Below are records. Copy every line with "Microsoft" in it.

*** MATERIAL TO PROCESS ***

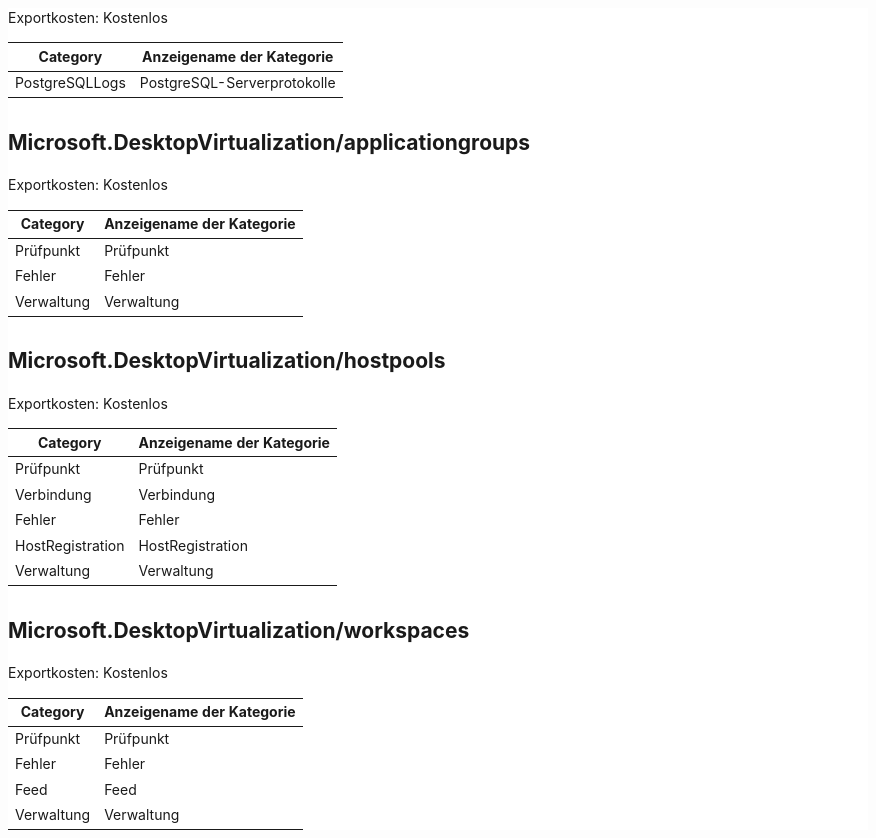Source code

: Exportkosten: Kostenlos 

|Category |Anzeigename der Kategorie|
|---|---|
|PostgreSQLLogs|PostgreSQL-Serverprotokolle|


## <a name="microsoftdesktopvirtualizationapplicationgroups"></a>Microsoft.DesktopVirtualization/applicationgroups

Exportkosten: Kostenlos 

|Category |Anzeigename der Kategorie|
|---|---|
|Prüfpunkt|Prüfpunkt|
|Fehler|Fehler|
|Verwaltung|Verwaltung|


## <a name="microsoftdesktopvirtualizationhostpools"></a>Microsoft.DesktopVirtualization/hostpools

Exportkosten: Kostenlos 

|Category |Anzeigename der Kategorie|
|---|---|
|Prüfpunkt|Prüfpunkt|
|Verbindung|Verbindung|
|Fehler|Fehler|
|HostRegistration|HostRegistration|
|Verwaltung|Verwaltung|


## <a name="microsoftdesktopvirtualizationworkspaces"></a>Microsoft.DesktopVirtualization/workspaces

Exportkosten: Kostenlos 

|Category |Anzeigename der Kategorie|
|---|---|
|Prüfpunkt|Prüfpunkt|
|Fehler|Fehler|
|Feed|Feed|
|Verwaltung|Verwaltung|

*** End of MATERIAL TO PROCESS ***

▶ RESPONSE AREA:
## <a name="microsoftdesktopvirtualizationapplicationgroups"></a>Microsoft.DesktopVirtualization/applicationgroups
## <a name="microsoftdesktopvirtualizationhostpools"></a>Microsoft.DesktopVirtualization/hostpools
## <a name="microsoftdesktopvirtualizationworkspaces"></a>Microsoft.DesktopVirtualization/workspaces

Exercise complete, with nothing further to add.